Monday = wan jan, moon = duang jan
Tuesday = wan angkha:n, Mars = lO:k phra angkha:n
Wednesday = wan phoot, Mercury = da:o phra phoot
Thursday = wan phareuhat, Jupiter = da:o phareuhat
Friday = wan sook, Venus = da:o phra sook
Saturday = wan sao, Saturn = phra sao
Sunday = wan a:thit, Sun = a:thit
So the relationship is there in Thai. Don’t know if those words are coming directly from Pali Sanskrit or have a different derivation.
By themselves, wan = day; d:ao = star; phra literally means monk, but also is used as a sort of superlative or honorific word; duang = heart, sort of.
Very interesting.
This site says that there is indeed a connection, and traces it back to the “Seven Luminaries” of ancient Meospotamia.
I don’t know too much about the subject but the days of the week from chinese class were just numbers
Monday - xing qi yi - Weekday 1
Tuesday - xing qi er - Weekday 2
Wednesday - xing qi san - Weekday 3 ( This is why I like Chinese very logical. the months work the same way)
ect ect ect except sunday which is xing qi ri or xing qi tian depending on who you ask, both meaning sunday ,which I think is according to my teacher was taken from the western model. Probibly has some astrological meaning that might match up though, but not in the modern names for the day. i think I just wanted to post my 100th post.

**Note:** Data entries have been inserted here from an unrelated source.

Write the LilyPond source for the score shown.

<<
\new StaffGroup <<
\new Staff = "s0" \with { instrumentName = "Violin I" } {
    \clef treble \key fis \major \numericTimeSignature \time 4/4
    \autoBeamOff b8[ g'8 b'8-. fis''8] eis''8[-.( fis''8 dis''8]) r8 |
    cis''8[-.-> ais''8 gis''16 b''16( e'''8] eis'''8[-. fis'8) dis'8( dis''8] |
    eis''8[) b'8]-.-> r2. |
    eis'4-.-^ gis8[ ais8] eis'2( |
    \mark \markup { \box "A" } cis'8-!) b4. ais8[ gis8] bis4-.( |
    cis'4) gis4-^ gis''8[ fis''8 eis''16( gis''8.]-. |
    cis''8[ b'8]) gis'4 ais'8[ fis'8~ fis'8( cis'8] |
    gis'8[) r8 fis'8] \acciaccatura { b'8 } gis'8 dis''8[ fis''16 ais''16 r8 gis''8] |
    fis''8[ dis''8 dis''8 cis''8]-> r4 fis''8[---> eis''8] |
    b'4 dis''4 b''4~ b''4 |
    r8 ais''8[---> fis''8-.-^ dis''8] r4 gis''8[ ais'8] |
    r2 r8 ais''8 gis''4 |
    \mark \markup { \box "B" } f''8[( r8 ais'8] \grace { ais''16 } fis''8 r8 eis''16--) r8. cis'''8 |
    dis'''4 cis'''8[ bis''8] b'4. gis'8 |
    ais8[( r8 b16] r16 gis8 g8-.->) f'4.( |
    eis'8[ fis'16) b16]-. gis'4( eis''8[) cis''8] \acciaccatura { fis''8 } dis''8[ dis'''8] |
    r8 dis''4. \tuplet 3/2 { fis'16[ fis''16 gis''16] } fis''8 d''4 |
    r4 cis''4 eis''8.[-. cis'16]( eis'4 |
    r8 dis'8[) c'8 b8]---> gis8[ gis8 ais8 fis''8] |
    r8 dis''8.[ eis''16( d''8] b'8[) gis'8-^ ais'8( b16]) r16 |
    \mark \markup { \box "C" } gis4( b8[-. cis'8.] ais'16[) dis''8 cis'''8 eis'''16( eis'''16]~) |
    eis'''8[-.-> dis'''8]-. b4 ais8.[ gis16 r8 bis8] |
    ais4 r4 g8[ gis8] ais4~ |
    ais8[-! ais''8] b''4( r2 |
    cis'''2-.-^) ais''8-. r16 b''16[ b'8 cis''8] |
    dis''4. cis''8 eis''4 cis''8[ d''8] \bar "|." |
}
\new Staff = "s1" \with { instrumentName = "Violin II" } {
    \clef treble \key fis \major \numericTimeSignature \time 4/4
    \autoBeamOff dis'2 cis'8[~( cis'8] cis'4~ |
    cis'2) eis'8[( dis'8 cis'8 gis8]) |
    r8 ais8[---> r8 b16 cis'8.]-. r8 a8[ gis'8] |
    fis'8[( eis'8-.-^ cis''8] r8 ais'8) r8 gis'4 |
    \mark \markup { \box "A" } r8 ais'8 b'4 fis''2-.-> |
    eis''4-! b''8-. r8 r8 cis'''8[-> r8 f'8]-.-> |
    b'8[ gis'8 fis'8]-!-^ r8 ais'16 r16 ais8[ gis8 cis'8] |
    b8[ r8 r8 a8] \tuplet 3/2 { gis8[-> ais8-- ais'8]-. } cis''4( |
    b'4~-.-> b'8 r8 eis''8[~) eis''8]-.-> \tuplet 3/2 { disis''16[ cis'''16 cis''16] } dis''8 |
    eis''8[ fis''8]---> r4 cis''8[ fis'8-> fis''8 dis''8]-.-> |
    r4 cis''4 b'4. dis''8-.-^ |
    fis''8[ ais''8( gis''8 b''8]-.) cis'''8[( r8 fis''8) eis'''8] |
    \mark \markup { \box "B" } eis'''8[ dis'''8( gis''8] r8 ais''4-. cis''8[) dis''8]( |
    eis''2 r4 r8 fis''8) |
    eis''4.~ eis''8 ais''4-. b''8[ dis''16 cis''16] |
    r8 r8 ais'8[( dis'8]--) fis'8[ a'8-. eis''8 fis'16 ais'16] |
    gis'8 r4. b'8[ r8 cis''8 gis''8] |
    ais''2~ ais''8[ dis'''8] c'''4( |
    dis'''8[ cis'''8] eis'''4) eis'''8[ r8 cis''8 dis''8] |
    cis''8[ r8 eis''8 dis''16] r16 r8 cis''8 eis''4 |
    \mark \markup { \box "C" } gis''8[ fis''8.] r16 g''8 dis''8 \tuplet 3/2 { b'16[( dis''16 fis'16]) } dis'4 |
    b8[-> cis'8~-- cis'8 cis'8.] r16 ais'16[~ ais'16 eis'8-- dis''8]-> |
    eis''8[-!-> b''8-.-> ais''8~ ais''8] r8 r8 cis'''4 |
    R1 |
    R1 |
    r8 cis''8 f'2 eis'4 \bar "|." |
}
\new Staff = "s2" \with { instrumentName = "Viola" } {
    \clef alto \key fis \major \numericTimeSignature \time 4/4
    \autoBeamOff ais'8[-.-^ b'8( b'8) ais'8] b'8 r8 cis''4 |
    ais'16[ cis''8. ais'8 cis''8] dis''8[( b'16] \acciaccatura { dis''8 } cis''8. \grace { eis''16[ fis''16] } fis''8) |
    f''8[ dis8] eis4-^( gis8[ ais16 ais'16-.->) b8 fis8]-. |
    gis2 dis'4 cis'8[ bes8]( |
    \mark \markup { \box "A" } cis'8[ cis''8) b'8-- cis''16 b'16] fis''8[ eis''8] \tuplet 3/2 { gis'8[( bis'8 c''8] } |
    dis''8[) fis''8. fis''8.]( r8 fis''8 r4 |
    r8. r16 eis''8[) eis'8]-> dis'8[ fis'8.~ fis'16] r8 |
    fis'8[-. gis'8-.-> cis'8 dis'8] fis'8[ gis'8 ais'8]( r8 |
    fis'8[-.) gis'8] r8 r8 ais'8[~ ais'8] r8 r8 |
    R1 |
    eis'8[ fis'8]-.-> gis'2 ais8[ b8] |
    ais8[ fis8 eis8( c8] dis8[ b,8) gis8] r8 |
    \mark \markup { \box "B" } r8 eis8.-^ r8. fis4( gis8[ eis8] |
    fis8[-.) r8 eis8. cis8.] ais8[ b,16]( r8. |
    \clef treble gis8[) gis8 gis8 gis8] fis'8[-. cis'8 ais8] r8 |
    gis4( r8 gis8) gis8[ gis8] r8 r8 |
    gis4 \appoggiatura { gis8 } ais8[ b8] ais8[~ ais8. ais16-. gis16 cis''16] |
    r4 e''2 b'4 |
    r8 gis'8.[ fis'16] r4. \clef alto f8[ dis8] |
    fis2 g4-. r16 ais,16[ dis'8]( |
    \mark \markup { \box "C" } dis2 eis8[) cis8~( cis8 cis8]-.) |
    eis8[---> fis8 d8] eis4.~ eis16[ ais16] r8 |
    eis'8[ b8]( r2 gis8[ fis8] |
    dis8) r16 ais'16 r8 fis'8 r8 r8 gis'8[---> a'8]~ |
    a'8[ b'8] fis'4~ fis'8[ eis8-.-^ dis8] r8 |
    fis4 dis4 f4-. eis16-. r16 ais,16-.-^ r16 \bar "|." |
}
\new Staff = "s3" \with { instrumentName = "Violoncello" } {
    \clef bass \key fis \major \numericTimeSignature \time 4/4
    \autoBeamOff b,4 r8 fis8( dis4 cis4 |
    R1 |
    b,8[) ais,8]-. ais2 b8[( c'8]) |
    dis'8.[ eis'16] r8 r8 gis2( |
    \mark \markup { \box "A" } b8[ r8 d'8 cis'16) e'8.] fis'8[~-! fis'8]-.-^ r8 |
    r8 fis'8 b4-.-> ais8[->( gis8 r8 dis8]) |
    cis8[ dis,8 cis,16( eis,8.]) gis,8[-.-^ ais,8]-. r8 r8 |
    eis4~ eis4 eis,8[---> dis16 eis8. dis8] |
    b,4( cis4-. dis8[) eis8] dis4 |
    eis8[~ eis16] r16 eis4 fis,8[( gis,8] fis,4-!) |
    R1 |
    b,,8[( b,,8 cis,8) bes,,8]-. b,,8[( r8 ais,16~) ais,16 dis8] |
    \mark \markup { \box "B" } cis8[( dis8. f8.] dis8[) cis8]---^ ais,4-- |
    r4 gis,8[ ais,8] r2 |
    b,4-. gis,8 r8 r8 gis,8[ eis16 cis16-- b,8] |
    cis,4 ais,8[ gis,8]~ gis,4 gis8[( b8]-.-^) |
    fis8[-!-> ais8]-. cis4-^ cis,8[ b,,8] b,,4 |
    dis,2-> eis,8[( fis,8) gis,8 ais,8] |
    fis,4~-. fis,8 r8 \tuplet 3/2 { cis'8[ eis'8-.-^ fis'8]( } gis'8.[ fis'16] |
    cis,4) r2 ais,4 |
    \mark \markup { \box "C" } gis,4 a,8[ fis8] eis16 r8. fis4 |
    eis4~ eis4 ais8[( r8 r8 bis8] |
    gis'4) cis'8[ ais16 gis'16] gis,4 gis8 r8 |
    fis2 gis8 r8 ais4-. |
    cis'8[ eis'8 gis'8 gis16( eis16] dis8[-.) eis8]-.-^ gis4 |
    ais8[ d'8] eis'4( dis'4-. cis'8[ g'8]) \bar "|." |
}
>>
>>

Nope. Like Wednesday, Thursday and Friday, this one’s Norse. Tiw/Tyr’s day.
It lines up with Mardi/Dies Martis (Mars’ Day) because Tiw and Mars were both gods of war.
Tito Bento:
I was talking primarily about the written symbols, although the association is also the same in Vietnamese which has a phonetic alphabet (ours).
Tengu:
The OED says:
“OHG Zio, ON tyr a Teutonic god identified with Mars, f. Gmc cognate of L deus god”
So the big question is what is the origin of what. Does the word tyr come from deus? Thats what the OED is implying. If so, I would say Tuesday comes from deus.
The problem is that the written symbols don’t have the characteristics you are talking about. All the days have the same first two characters (xing and qi) so not much use talking about them, but the last one does not represent anything but a number. For instance the yi in xing qi yi (Monday) is just a straight line meaning one, moon is a completly different character. Xing qi er (Tuesday) is just the same only with two straight lines. After three it gets more complicated but they are still just numbers. Sunday does have a sun character though.
I did some research and discovered that centuries ago the chinese indeed used the system you are talking about, which they spread to Japan and Vietnam. But it went out of style a century or so later and replaced by another system and then in the 19th and 20th century they adopted the current one. They borrowed the idea from the Indians through the flow of buddhist thought. And the Indian borrowed it from the Greeks. This web sight has a whole lot of info about it http://cjvlang.com/Dow/main/sitemap.html
Tengu:
I understand that they share a common ancestor.
But with that logic how can you say a) it comes from tyr but b) not deus? What is, then, the relationship between tyr and deus? How can you say conclusively a is true but not b?
Thanks for the nod, bibliophage. Notice that Saturday is the first day of the week then.